Nested sampling designs with good covering properties

The covering radius and Lr -quantization error (r > 1) of a sampling design are key factors for the derivation of error bounds for function approximation or integration; see for instance [2, Prop. 3.2], [9, Chap.11], [5]. Constructions of designs with small covering radii or small quantization error have received a lot of attention, in particular those forming regular patterns such as lattices [1]. Incremental constructions, although of major practical interest, have received less attention. There exist bounds on the covering radius (also called dispersion) for low discrepancy sequences used in Quasi-Monte Carlo methods [3, Chap. 6], but they are extremely pessimistic and the performances of these constructions are rather deceiving. Three incremental constructions will be presented in the talk, based on the minimization of a Maximum-Mean-Discrepancy by kernel herding [7, 6], on the greedy maximization of an integrated covering measure that defines a submodular set function [4], or on geometrical considerations leading to the greedy-packing algorithm and its boundary-phobic variants.

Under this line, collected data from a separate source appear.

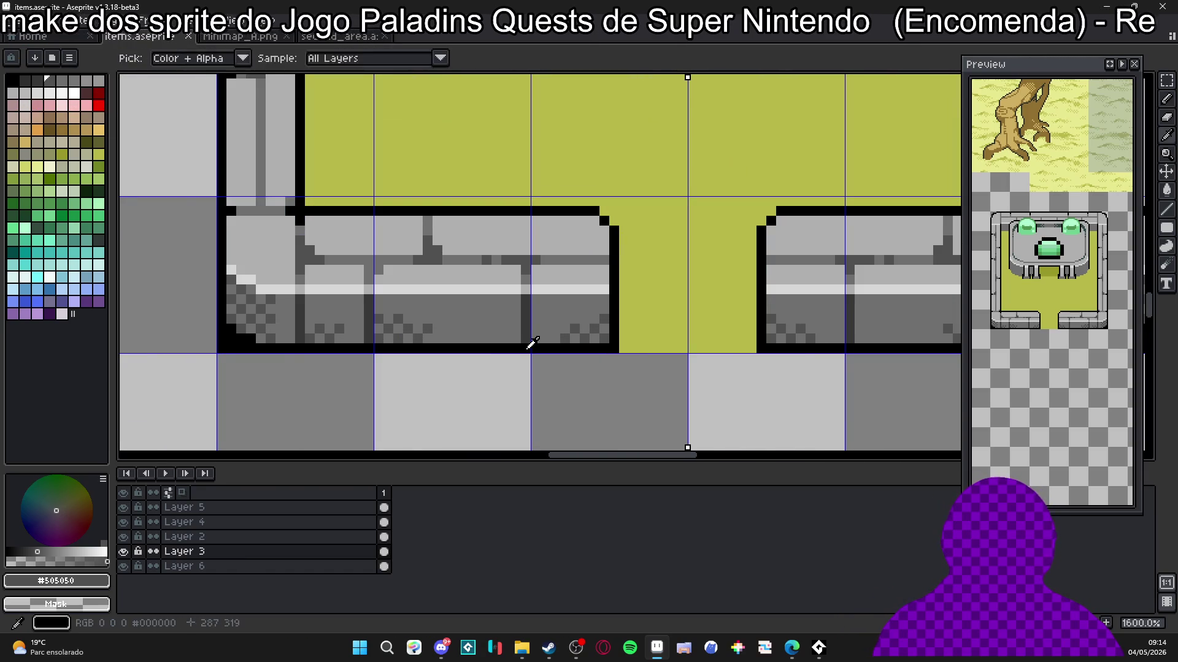
scroll(523, 336, "down", 5)
scroll(519, 334, "up", 2)
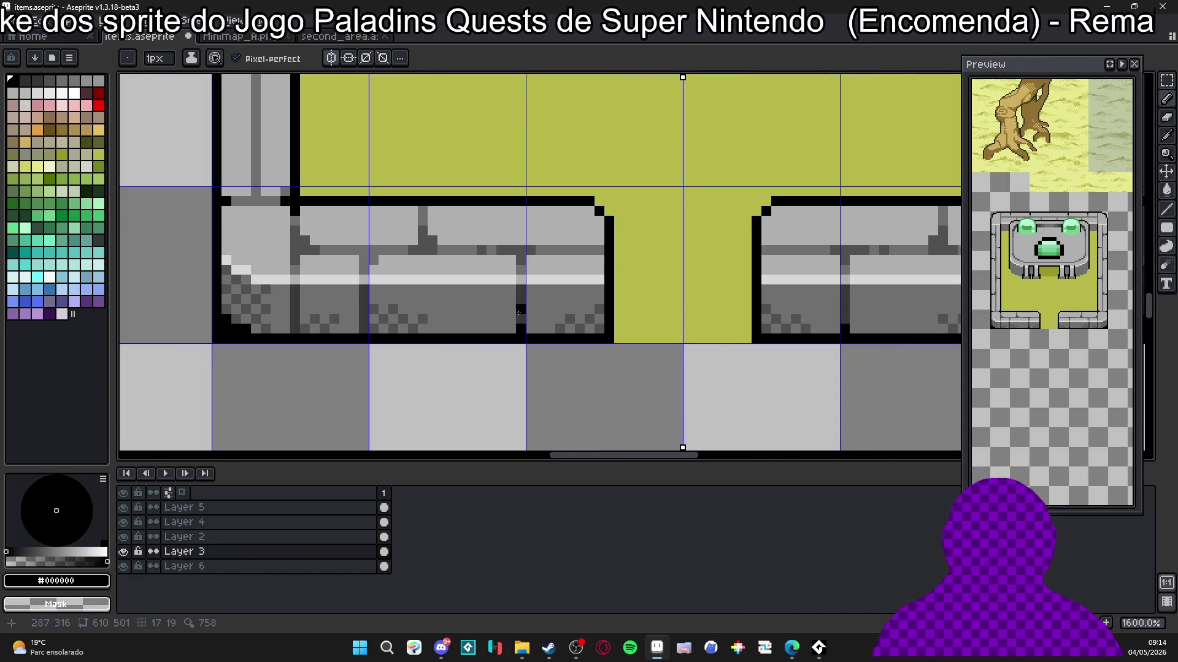
scroll(515, 333, "down", 2)
scroll(514, 344, "up", 1)
Step: Hide the tile grid over the canvas
key("ctrl+apostrophe")
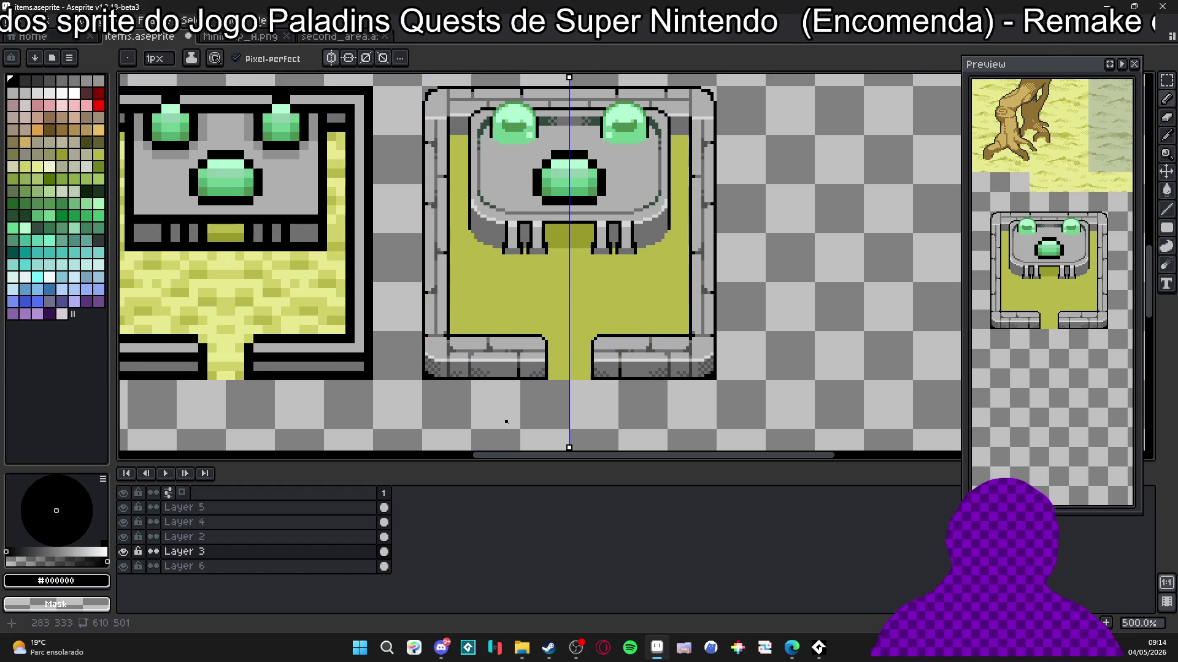
scroll(548, 400, "down", 1)
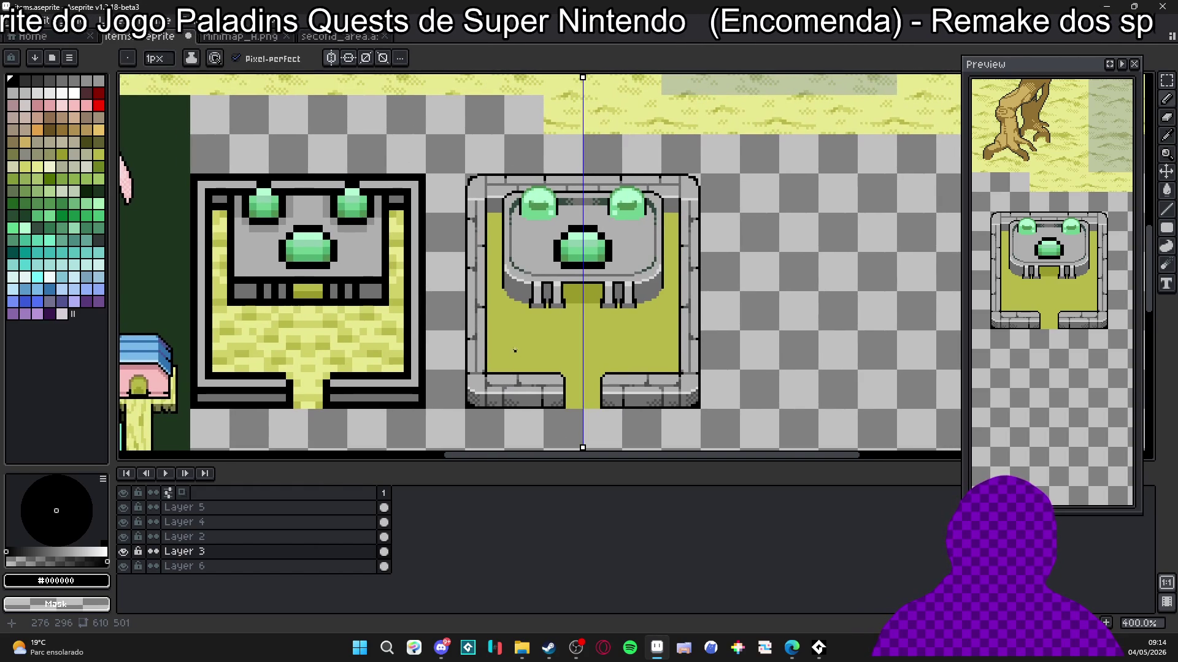
scroll(493, 362, "down", 4)
scroll(552, 392, "up", 3)
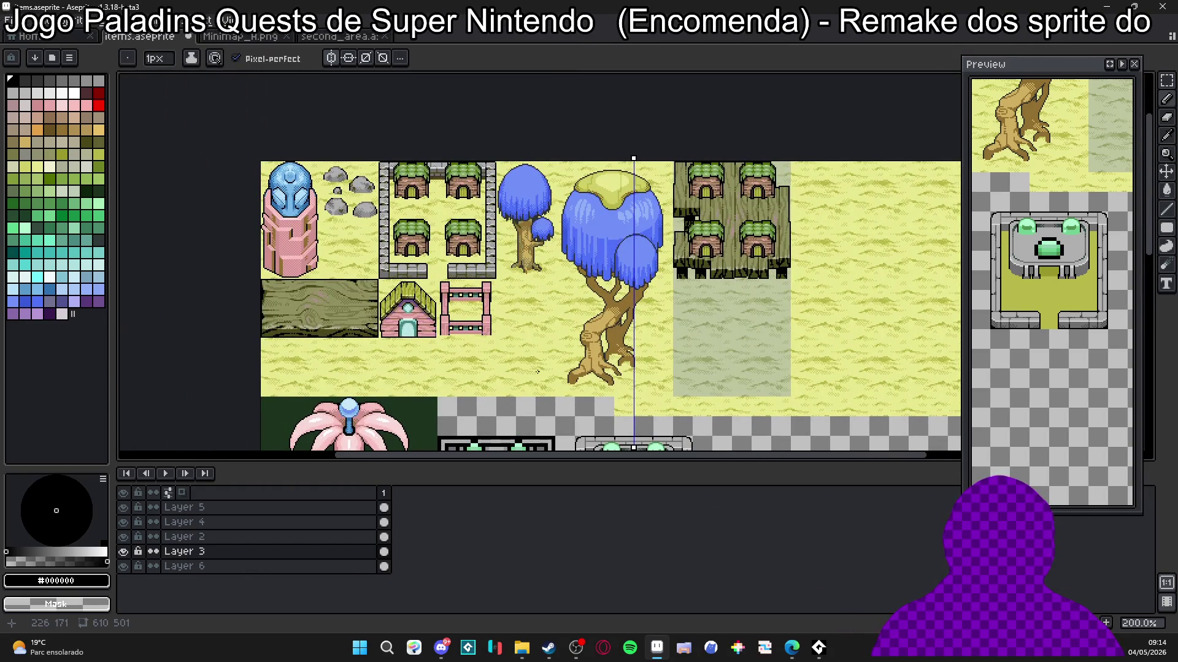
Step: Paint a #b0b0b0 grey patch along the lower-left wall's top brick row, then undo it
left_click_drag(504, 330, 495, 183)
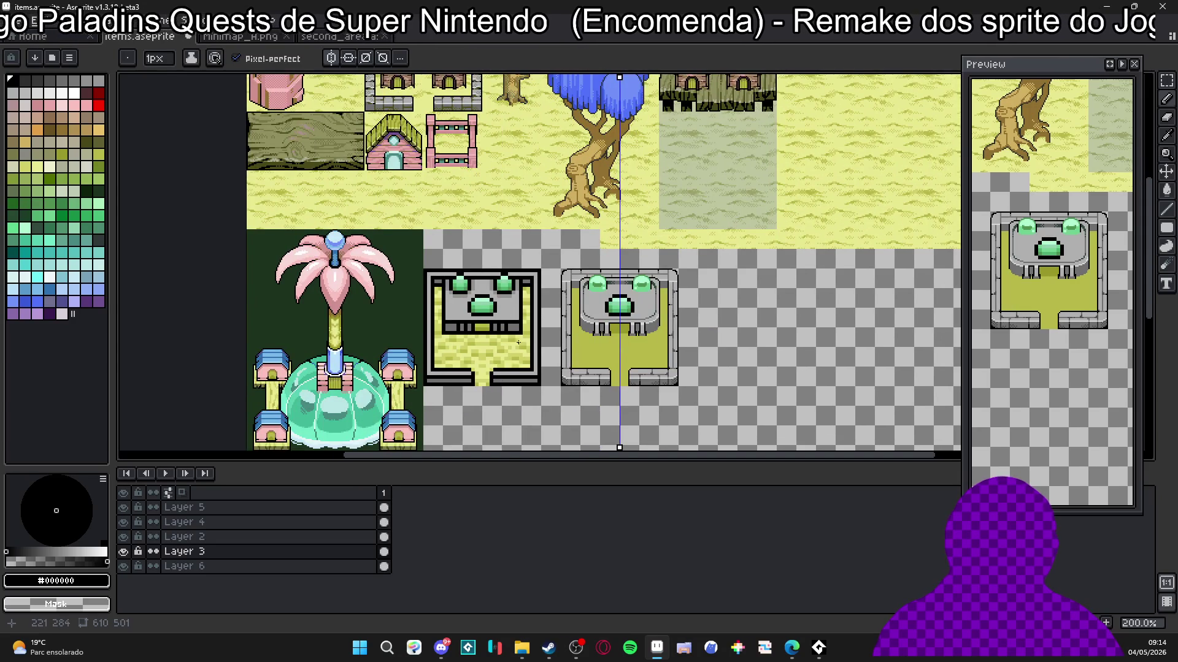
left_click_drag(519, 343, 449, 325)
scroll(527, 353, "up", 7)
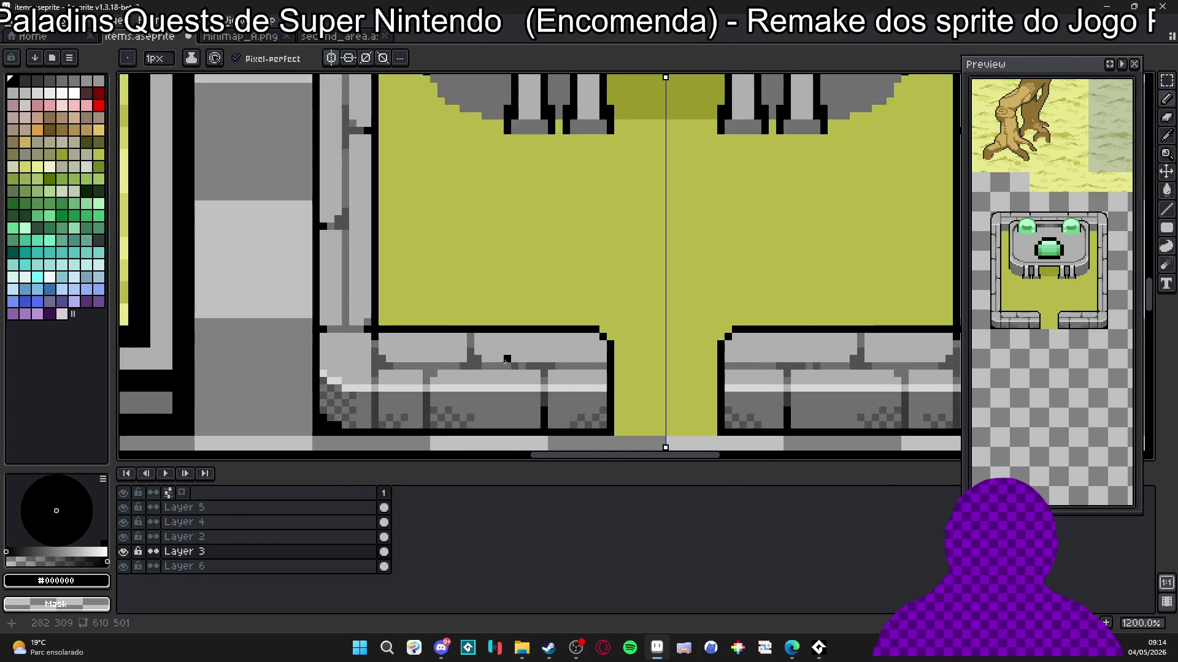
left_click(430, 347, "alt")
scroll(435, 341, "up", 1)
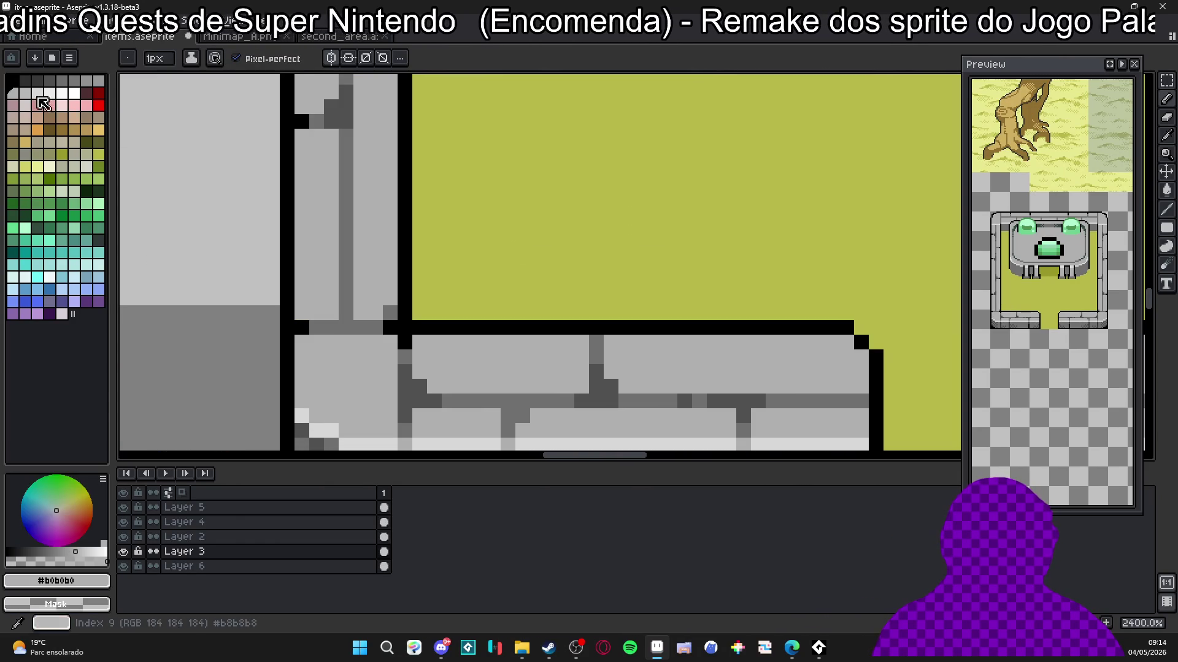
scroll(465, 368, "down", 2)
scroll(490, 344, "down", 1)
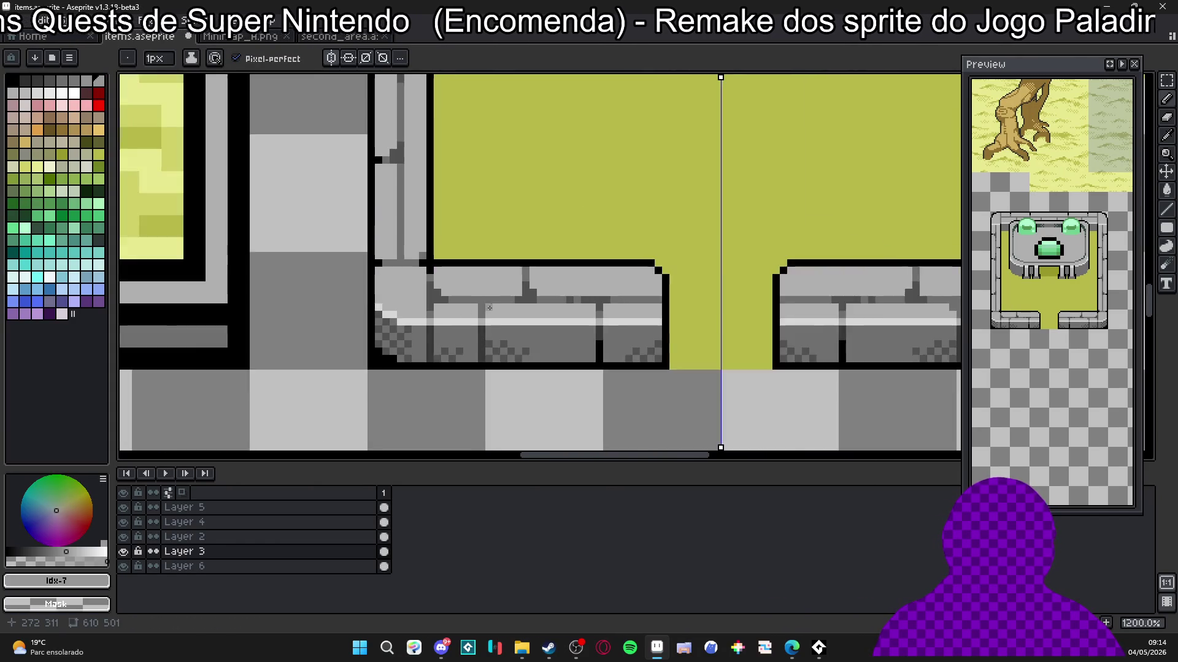
scroll(528, 325, "up", 1)
left_click_drag(534, 324, 639, 324)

In the later case, performance guarantees can be provided [8]. This work is partly supported by the ANR project INDEX (INcremental Design of EXperiments), nb. ANR- 18-CE91-0007.

References
[1] J.H. Conway and N.J.A. Sloane. Sphere Packings, Lattices and Groups. Springer, New York, 1999. [3rd ed.].
[2] F.J. Narcowich, J.D. Ward, and H. Wendland. Sobolev bounds on functions with scattered zeros, with applications to radial basis function surface fitting. Mathematics of Computation, 74(250):743-763, 2005.
[3] H. Niederreiter. Random Number Generation and Quasi-Monte Carlo Methods. SIAM, Philadelphia, 1992.
[4] A. Nogales Gómez, L. Pronzato, and M.-J. Rendas. Incremental space-filling design based on coverings and spacings: improving upon low discrepancy sequences. Journal of Statistical Theory and Practice, 2021. (to appear, HAL preprint hal-02987983).
[5] G. Pagès. A space quantization method for numerical integration. Journal of Computational and Applied Mathematics, 89(1):138, 1997.
[6] L. Pronzato. Performance analysis of greedy algorithms for minimising a maximum mean discrepancy. Statistics and Computing, 2022. (accepted, hal-03114891, arXiv:2101.07564).
[7] L. Pronzato and A.A. Zhigljavsky. Bayesian quadrature, energy minimization and space-filling design. SIAM/ASA J. Uncertainty Quantication, 8(3):9591011, 2020.
[8] L. Pronzato and A.A. Zhigljavsky. Quasi-uniform designs with asymptotically optimal and near-optimal uniformity constant. hal-03494864, arXiv:2112.10401, 2022.
[9] H. Wendland. Scattered Data Approximation. Cambridge University Press, 2005.

Antoine Souloumiac

Blind reconstruction of an analog band pass signal using only the crossing times of few thresholds of UNKNOWN amplitudes

A classical Analog-to-Digital Converter measures the signal amplitude at fixed time moments (a priori time grid), conversely a Level-Crossing ADC (LC-ADC) measures the time moments when the signal crosses few fixed threshold levels (a priori amplitude grid). The LC-ADC principle allows a very efficient analog circuit but the resulting irregular sampling in time makes necessary the digital reconstruction of the signal spectrum and/or uniform sampling. We show via numerical simulations that a very accurate reconstruction of signal samples is possible, up to a harmless scale (and possibly offset) indetermination, even if the thresholds amplitudes are UNKNOWN, which is true in practice. This blind reconstruction is achieved by computing the intersection of two linear subspaces with standard algebra techniques. Many challenging issues remain open ranging from theoretical performance analysis to practical implementation.